■ WHAT YOU ARE ASKED TO DO:
Format the text lines from all the entries below as a JSON list of strings, with one string per line and no blank lines. Leave the pictures out of your answer.

Saved data entries:
=== Begin Enclosure ===
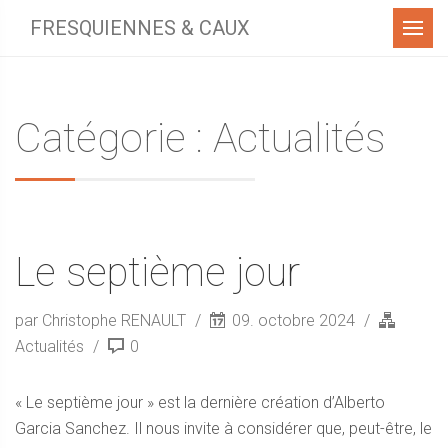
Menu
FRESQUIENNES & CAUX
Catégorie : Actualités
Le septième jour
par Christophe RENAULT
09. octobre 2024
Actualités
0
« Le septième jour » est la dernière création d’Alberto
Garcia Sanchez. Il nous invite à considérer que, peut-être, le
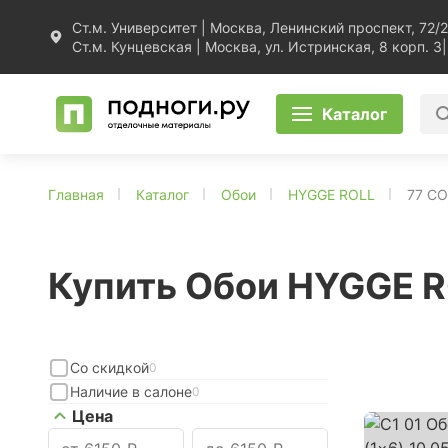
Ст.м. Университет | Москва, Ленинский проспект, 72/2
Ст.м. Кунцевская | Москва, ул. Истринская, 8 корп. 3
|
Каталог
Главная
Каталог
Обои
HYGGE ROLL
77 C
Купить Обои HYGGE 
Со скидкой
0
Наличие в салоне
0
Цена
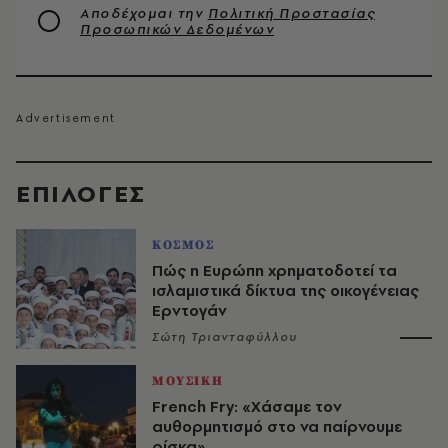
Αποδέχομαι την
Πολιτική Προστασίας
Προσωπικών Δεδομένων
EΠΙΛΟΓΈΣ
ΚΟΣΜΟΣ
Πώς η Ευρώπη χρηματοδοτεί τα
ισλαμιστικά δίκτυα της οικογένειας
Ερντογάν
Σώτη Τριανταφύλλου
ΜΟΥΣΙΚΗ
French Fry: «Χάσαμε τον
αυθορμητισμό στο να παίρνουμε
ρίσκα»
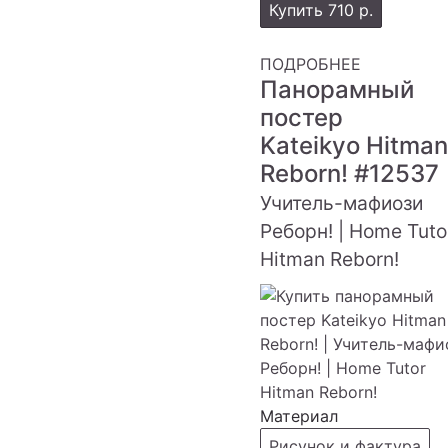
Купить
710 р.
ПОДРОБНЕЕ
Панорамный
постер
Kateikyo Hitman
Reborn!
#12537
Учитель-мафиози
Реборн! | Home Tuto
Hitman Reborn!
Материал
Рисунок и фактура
=== End Enclosure ===
■ REPLY:
[
  "Menu",
  "FRESQUIENNES & CAUX",
  "Catégorie : Actualités",
  "Le septième jour",
  "par Christophe RENAULT",
  "09. octobre 2024",
  "Actualités",
  "0",
  "« Le septième jour » est la dernière création d’Alberto",
  "Garcia Sanchez. Il nous invite à considérer que, peut-être, le",
  "Ст.м. Университет | Москва, Ленинский проспект, 72/2",
  "Ст.м. Кунцевская | Москва, ул. Истринская, 8 корп. 3",
  "|",
  "Каталог",
  "Главная",
  "Каталог",
  "Обои",
  "HYGGE ROLL",
  "77 C",
  "Купить Обои HYGGE ",
  "Со скидкой",
  "0",
  "Наличие в салоне",
  "0",
  "Цена",
  "Αποδέχομαι την",
  "Πολιτική Προστασίας",
  "Προσωπικών Δεδομένων",
  "EΠΙΛΟΓΈΣ",
  "ΚΟΣΜΟΣ",
  "Πώς η Ευρώπη χρηματοδοτεί τα",
  "ισλαμιστικά δίκτυα της οικογένειας",
  "Ερντογάν",
  "Σώτη Τριανταφύλλου",
  "ΜΟΥΣΙΚΗ",
  "French Fry: «Χάσαμε τον",
  "αυθορμητισμό στο να παίρνουμε",
  "ρίσκα»",
  "Купить",
  "710 р.",
  "ПОДРОБНЕЕ",
  "Панорамный",
  "постер",
  "Kateikyo Hitman",
  "Reborn!",
  "#12537",
  "Учитель-мафиози",
  "Реборн! | Home Tuto",
  "Hitman Reborn!",
  "Материал",
  "Рисунок и фактура"
]